I’m in my mid-twenties, a time filled with many bridal showers, weddings, and baby showers. It seems like every time that I check my Facebook newsfeed someone else has gotten engaged, married, or discovered that they are pregnant. This is a decade of great change, much excitement, and more than our fair share of fear. Change is not always easy. Sometimes it can be very uncomfortable. On occasion, it can be downright painful. Many of the changes that we will undergo while in our twenties will be good. We will get “grown-up” jobs. We will rent apartments, and perhaps buy our first home. We will get engaged, get married, and have our first children. These are all very exciting changes, but they can also be scary at times. After a prolonged adolescence, we might find ourselves out in the real world, needing to fend for ourselves for the first time. We will need to make big decisions that will affect the rest of our lives. We will need to evaluate what is most valuable to us, and what we are willing to part with. We will need to adapt to changing circumstances, which sometimes means adapting to other people’s traditions or creating your own. As new and exciting as this might be to some, it can be downright terrifying to others.

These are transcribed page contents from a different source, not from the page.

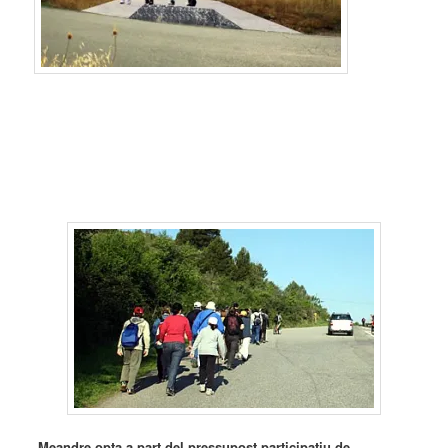
Meandre opta a part del pressupost participatiu de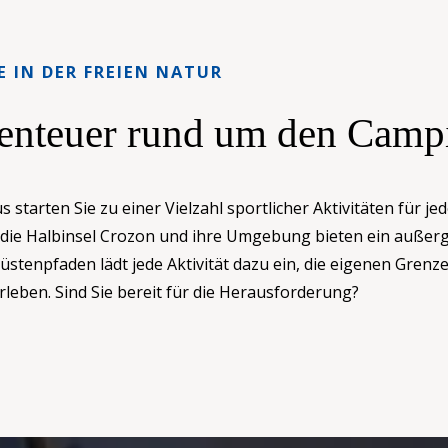
 IN DER FREIEN NATUR
enteuer rund um den Camp
starten Sie zu einer Vielzahl sportlicher Aktivitäten für je
die Halbinsel Crozon und ihre Umgebung bieten ein außer
stenpfaden lädt jede Aktivität dazu ein, die eigenen Grenz
leben. Sind Sie bereit für die Herausforderung?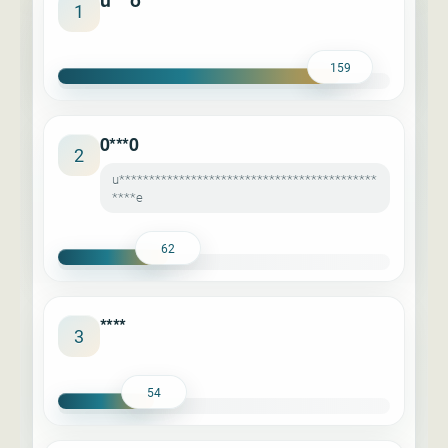
u***o
1
159
0***0
2
u*******************************************
****e
62
****
3
54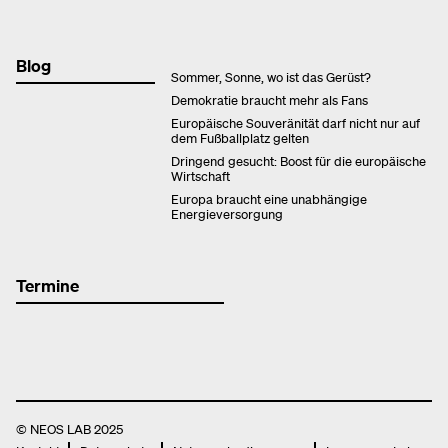
Blog
Sommer, Sonne, wo ist das Gerüst?
Demokratie braucht mehr als Fans
Europäische Souveränität darf nicht nur auf
dem Fußballplatz gelten
Dringend gesucht: Boost für die europäische
Wirtschaft
Europa braucht eine unabhängige
Energieversorgung
Termine
© NEOS LAB 2025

Christmas time is filled with such decisions, especially for those who are engaged or newly married. After growing up with our own family traditions for the holidays, we are asked to abandon some of our old traditions, to adopt some of the traditions of our significant other, and to create some new traditions of our own. It is a dilemma that every engaged and married couple must address, and the transition from single to married life is not always easy. Sometimes it can be nearly impossible.

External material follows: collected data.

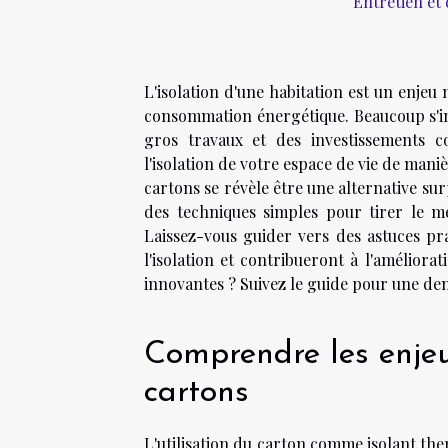
Entretien et 
L'isolation d'une habitation est un enjeu
consommation énergétique. Beaucoup s'ima
gros travaux et des investissements c
l'isolation de votre espace de vie de maniè
cartons se révèle être une alternative su
des techniques simples pour tirer le mei
Laissez-vous guider vers des astuces pr
l'isolation et contribueront à l'amélior
innovantes ? Suivez le guide pour une de
Comprendre les enjeu
cartons
L'utilisation du carton comme isolant the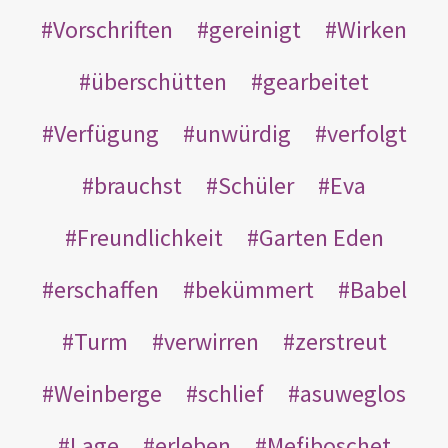
Vorschriften
gereinigt
Wirken
überschütten
gearbeitet
Verfügung
unwürdig
verfolgt
brauchst
Schüler
Eva
Freundlichkeit
Garten Eden
erschaffen
bekümmert
Babel
Turm
verwirren
zerstreut
Weinberge
schlief
asuweglos
Lage
erleben
Mefiboschet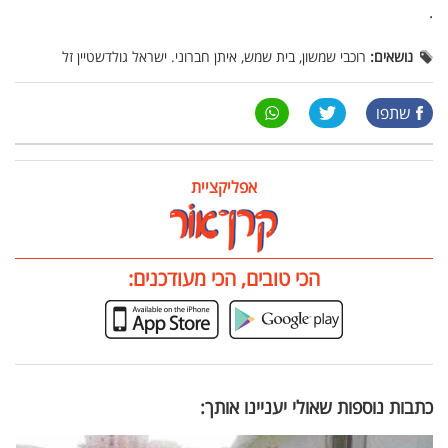
.
נושאים:
רוכבי שמשון, בית שמש, איתן חברוני. ישראל גולדשטיין זל
שתפו
אפליקציית
הכי טובים, הכי מעודכנים:
כתבות נוספות שאולי יעניינו אותך: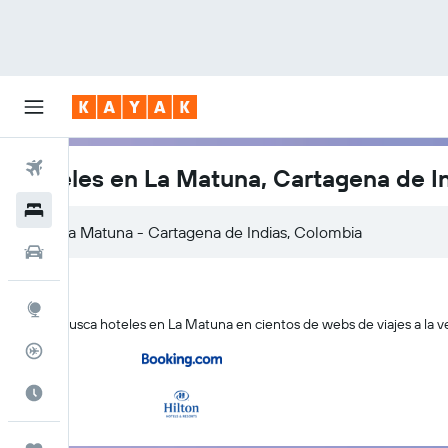
Vuelos
Hoteles en La Matuna, Cartagena de I
Hoteles
Autos
Explore
KAYAK busca hoteles en La Matuna en cientos de webs de viajes a la v
Rastreador
Cuándo ir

Some couples are lucky. Sometimes family traditions can be so diverse that they never overlap. I know of several friends who easily settled into their families’ Christmas traditions, even as they were creating their own. I know of people who spend Christmas Eve with the bride’s family, Christmas day at their own house, and the weekend immediately following Christmas with the groom’s family at the annual Christmas party. The traditions never intersected, so it was easy to forge a new life together. And yet, even in these best circumstances, problems can arise. No family can escape at least some complications during the holidays- whether it be small children, sick relatives, or a freak snowstorm.
Those are the couples that have it lucky. Their families’ traditions never overlapped, so they were able to take part in both with no compromise. Most couples are not so lucky however. Quite often, families value the same holidays, and engaged and newly married couples must choose between their families’ traditions. Christmas might always be spent with one family, while Thanksgiving might always be with the other. Many couples opt to alternate holidays, so that families can celebrate the holidays with their children every other year. I know that this will be the route that my fiance and I choose, since our families have distinct traditions for every holiday, and it wouldn’t be possible (let alone preferable) to split up the holidays in any permanent manner. If we spend Christmas Eve with my family one year, we will celebrate it with Andrew’s family the next. It was a compromise that was necessary, but it also seemed to be the best solution for our situation. It was impossible to imagine never spending Thanksgiving with my family, or never spending Christmas Eve with his. While such a situation will require sacrifice from both of us (and our families), it seemed like the best fit for us.
The assignment of holidays can be an immense challenge to many couples, and sadly, not all couples can withstand its pressures. Couples must be willing to compromise, to make sacrifices for the sake of the one that they love. A certain degree of flexibility is incredibly helpful, especially when children are included in the equation. It might be easy to spend Christmas Eve with the wife’s family and Christmas Day with the husband’s family, but that might become much more difficult with children. I know that when we were young, many holidays were moved to our house because it was more convenient for my parents, and it was easier for the family to travel to us than the other way around. Granted, even now that we’re all in our twenties, a lot of the holidays are still celebrated at my house. Fortunately, everyone seems content with the arrangement, and my mother is a superb hostess!
Christmas is a time of great joy, but it can also be very stressful. It’s a time of standing in massive lines while waiting to buy that last gift for your aunt. It’s a time of large crowds and short fuses. It’s a time of traveling, traffic, and occasionally dangerous driving conditions. And for us twenty-somethings, it’s also a time of changing family traditions, compromises, and sacrifices. But despite the stress that might be associated with our changing circumstances, we must remember why we are willing to make such sacrifices and compromises in the first place. In marriage, two become one. A new entity is created. Sometimes that union opens up to new life, and children are thrown into the mix. Love involves change. Life involves change. As we are united in marriage, our families are united as well. I will become part of Andrew’s family, and he will become part of mine. We will be shaped by this expansion of our family ties. Two lives are being brought together; two families are being united. This new situation demands change if it will survive. It demands compromise and sacrifice, all in the name of love. Fortunately for us, Christmas is the best time for such growth, as we celebrate the birth of Christ, who has taught us the meaning of sacrifice and love, and as we are faced with so many opportunities to grow in these virtues. It might not be easy, but it will always be worth it.
Mary Help of Christians, pray for us!